Ten Key Design Elements That Support NextGen STEM Schools
We have identified the 10 key design elements that are shaping NextGen STEM school design:
1. Combine Previously Separate Departments Into Large Multidisciplinary Hubs
The biggest design change for STEM educational facilities has come from the realization that the architecture should reflect the multidisciplinary approach of the STEM curriculum.
In other words, where possible, it’s more effective to create larger facilities that blend the constituent STEM disciplines of computer science, mathematics, physics, chemistry, engineering, etc. science and engineering into multidisciplinary “hub” facilities.
Many educational institutions are also taking the opportunity to integrate the arts within new STEM facilities, an approach known as STEAM. This makes a lot of sense, given that many types of art instruction intersect with the “make” culture of STEM, including perspective drawing for 3-D product design, figurative drawing and dance motion game character development, graphic design for user interfaces, drama for presentation skills, and music for video productions.
2. Partner With Outside Organizations And Business
One of the major goals of STEM education is to prepare students for successful technical careers in the workplace.
But, with technology changing so quickly, it’s difficult for educational institutions to keep up with what industry needs from year-to-year.

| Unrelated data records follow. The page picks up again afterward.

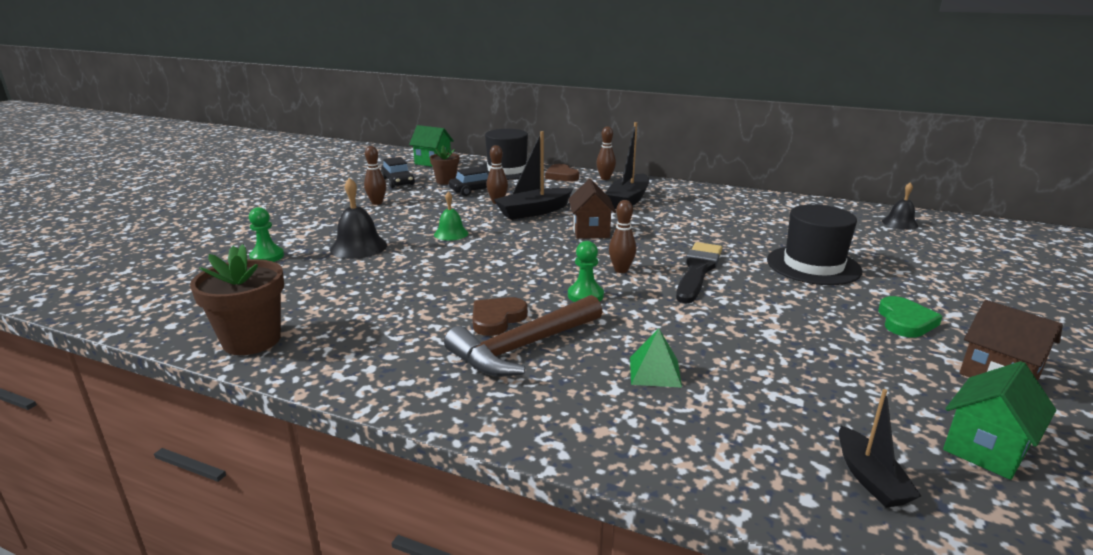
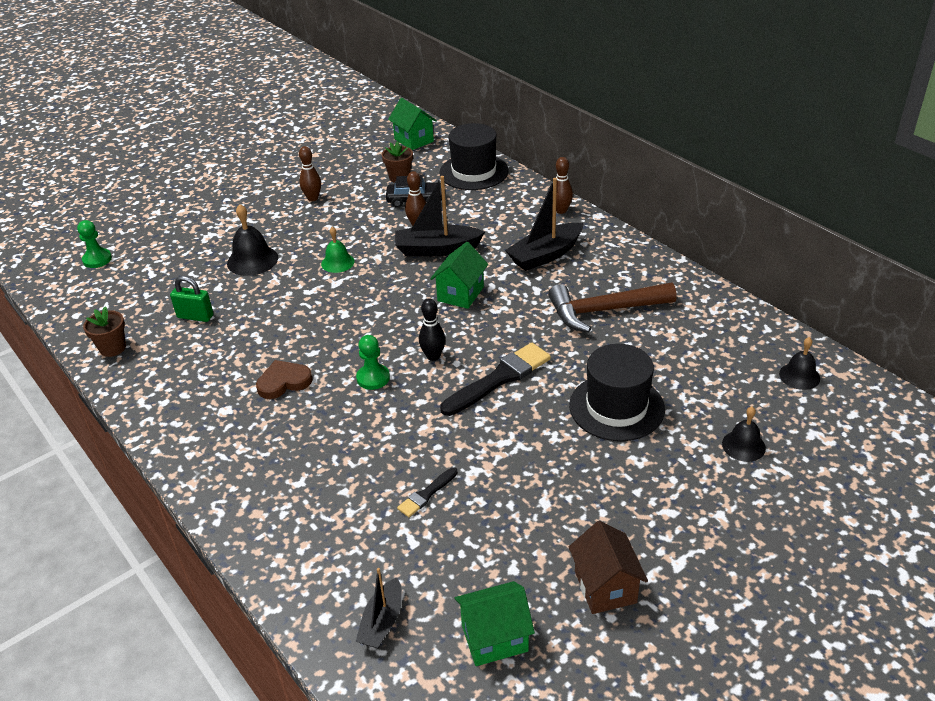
camera: 30 degrees right, 15 degrees up
(252, 340) = (113, 348): brown flower pot -> brown flower pot, size x0.61
(267, 256) = (180, 253): green pawn -> green pawn (97, 259)
(336, 295) = (195, 316): none -> green padlock
(398, 182) = (356, 167): black car -> none
(522, 348) = (275, 419): brown hammer -> brown hammer (603, 311)
(561, 176) = (519, 195): brown heart -> none
(590, 231) = (460, 294): brown house -> green house
(621, 270) = (433, 356): brown bowling pin -> black bowling pin
(655, 371) = (343, 477): green pyramid -> none
(753, 360) = (426, 494): none -> black brush
(905, 321) = (609, 503): green heart -> none
(932, 264) = (743, 445): none -> black bell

The solution for many schools is to create direct partnerships with outside businesses and other organizations to integrate industry knowledge with the school curriculum.
Students also benefit by making direct contact with individuals working in the industry, whether through industry presentations, open houses, mentorships, or internships.
This is especially important for women and economically disadvantaged minorities who may not have had enough exposure to careers in science and technology to realize how many opportunities exist for them to pursue STEM classes that can lead to a rewarding future career.
3. Pursue A New Approach To Funding That Turns Architecture Programming Upside Down
The traditional approach used by architects and designers to identify the architectural programming requirements for a new STEM facility typically began by interviewing faculty members in a particular department to identify their wishes, needs, and budget requirements for a new building.
What typically emerged from this approach was a proposal for a new building that was slightly bigger than the one it was replacing.
This “silo” approach – of focusing on only one department at a time – also results in a missed opportunity to create a truly transformative solution for STEM instruction across the entire institution.